Martin McDonagh’s The Cripple of Inishmaan, presented by the Atlantic Theater Company, revolves around the plight of a physically challenged orphan called “Cripple Billy” (a flawless Aaron Monaghan) who attempts to escape his suffocating existence in Inishmaan by following his dreams to the neighboring Inishmore, where Hollywood filmmaker Robert Flaherty has come to shoot his movie The Man of Aran on the little Irish island in
1934. But the tabloid plot is merely a foil for playwright McDonagh (who just in the past few years – like Quentin Tarantino did for film in the early nineties – has utilized a sense of anything-can-happen, dangerous adventure to single-handedly punch new life into the great white way with The Pillowman and The Lieutenant of Inishmore) to explore the collective mirror of his homeland itself.
Yet there’s a stability and consistency underlying the insanity, a sturdy method to the madness, that shines through courtesy of the Druid Theatre Company’s cast and crew, most of whom – from director and Druid founder Garry Hynes, to the set and costume designer Francis O’Connor, to actress Marie Mullen who plays elderly auntie Kate and who took home a Tony for The Beauty Queen of Leenane – have worked on McDonagh’s plays before. The pitch-perfect, predominantly Irish ensemble share McDonagh’s love of the Irish (s)language, make the most of speeches employed repetitively like musical refrains. A tense discussion about “sweeties” and “minty-o’s” and “yellow mellows” renders the thespians kids in a candy store as they play with the writer’s words. And they invest those words with a sense of no-nonsense gravitas that keeps McDonagh’s high-flying absurdity from spiraling into utter chaos.
Along with the play’s stream-of-consciousness dialogue (which can go from bits about telescopes to worms to cows and back) there’s a running gag as hilarious as any Monty Python skit. A character, grasping at the smallest straw as proof that their nation is just as great as any other (including America – Hollywood be damned!) declares, “Ireland must not be such a bad place if” – fill in the blank with “blacks,” “Germans,” “dentists,” “sharks” – “want to come here.” The piece is rolling-in-the-aisles funny, but it also addresses the stubborn, perverse patriotic pride masking heartbreaking pain and shame that historically has defined the damaged psyche of the country. It’s not a coincidence the lead character is handicapped, for Billy – who even as he wheezes speaks of the Irish spirit never being broken, of overcoming oppression – represents nothing less than the second-class soul of Ireland itself. And even while McDonagh pokes fun at every cliché (characters have names like JohnnyPateenMike and BabbyBobby) he holds Ireland tight in his passionate embrace, paralleling the Inishmaan community that adores Billy, with his “Hunchback of Notre Dame” pathos, every bit as much as it loves to cruelly make fun of him.
For it’s not just McDonagh’s gift for telling stories of predictability in unpredictable ways (a can of peas becomes a turning point), nor his ability to
weave fairytales and deceitful lies deftly within his own fiction that makes him one of the greatest playwrights of his generation.

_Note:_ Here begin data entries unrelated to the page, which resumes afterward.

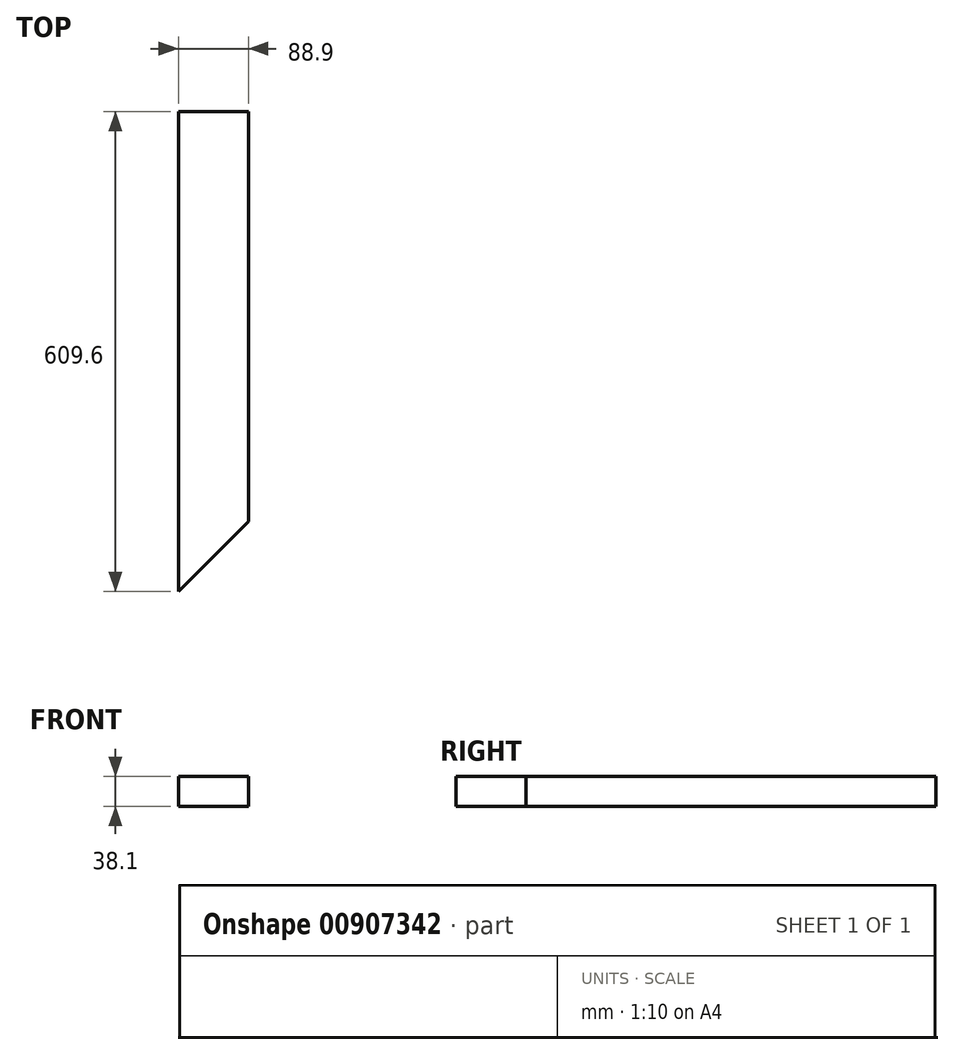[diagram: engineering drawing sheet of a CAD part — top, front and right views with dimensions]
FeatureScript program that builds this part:
annotation { "Feature Type Name" : "Feature", "Feature Type Description" : "" }
export const myFeature = defineFeature(function(context is Context, id is Id, definition is map)
    precondition{}
    {
        {
            var Q0;
            Q0=qCreatedBy(makeId("Front.planeOp"),FACE);
            var sketch = newSketch(context, id + "F0", { "sketchPlane" : qUnion([Q0])});
            skLineSegment(sketch, "E0.bottom", {"start": v(-44.45, 19.05) * mm, "end": v(44.45, 19.05) * mm});
            skLineSegment(sketch, "E0.top", {"start": v(-44.45, -19.05) * mm, "end": v(44.45, -19.05) * mm});
            skLineSegment(sketch, "E0.left", {"start": v(-44.45, 19.05) * mm, "end": v(-44.45, -19.05) * mm});
            skLineSegment(sketch, "E0.right", {"start": v(44.45, 19.05) * mm, "end": v(44.45, -19.05) * mm});
            skPoint(sketch, "E0.middle", {"position": v(0, 0) * mm});
            skSolve(sketch);
        }
        {
            var Q0;
            Q0=makeQuery(id+"F0.imprint","IMPRINT",FACE,{"disambiguationData":[TD([[makeQuery(id+"F0.imprint","IMPRINT",EDGE,{"derivedFrom":sQuery(id+"F0.wireOp",EDGE,"E0.bottom")}),-1.0]])]});
            extrude(context, id + "F1", {"entities" : qUnion([Q0]), "endBound" : BoundingType.SYMMETRIC, "depth" : 609.6 * mm, "offsetDistance" : 25.4 * mm});
        }
        {
            var Q0;
            Q0=makeQuery(id+"F1.opExtrude","CAP_EDGE",EDGE,{"disambiguationData":[OSD([sQuery(id+"F0.wireOp",EDGE,"E0.right")])],"isStart":false});
            chamfer(context, id + "F2", {"entities" : qUnion([Q0]), "chamferType" : ChamferType.TWO_OFFSETS, "width1" : 88.9 * mm, "oppositeDirection" : true, "width2" : 88.9 * mm, "tangentPropagation" : true});
        }
    });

Simply put, it’s McDonagh’s humanity that is at the root of his genius. He can create close-to-his-heart, violent female characters – like the gun-toting, IRA terrorist wanna-be of The Lieutenant of Inishmore and this play’s Slippy Helen (played by Kerry Condon who is also a veteran of Inishmore) who sighs, “I always liked Pontius Pilate,” and has a hit woman sideline murdering animals in addition to delivering (well, breaking) eggs – and simultaneously invest them with maternal warmth. McDonagh is a master at utilizing the whiplash of emotions (his stock in trade) as in the scene in which Billy’s sick-with-worry aunties brace for the “bad news” delivered by a painedBabbyBobby (Andrew Connolly, another Inishmore vet). When doting Kate, certain of Billy’s death, learns the unfortunate truth that “He’s been taken to America for a screen test for a movie about a cripple boy,” she immediately snarls, “I hope he drowns on that boat to America!” Like McDonagh’s entire body of work, the scene is hysterical and ludicrous, and poignant and real. And every emotion comes as hard and fast as softhearted BabbyBobby can deliver a vicious blow to the head. For McDonagh traffics in ambiguity, writes squarely in the grey. “We’re all cripples in some way,” he seems to say. There are no sinners, no saints – not even Cripple Billy. Which respectfully humanizes – not patronizes – him, and Ireland, and us, in the end.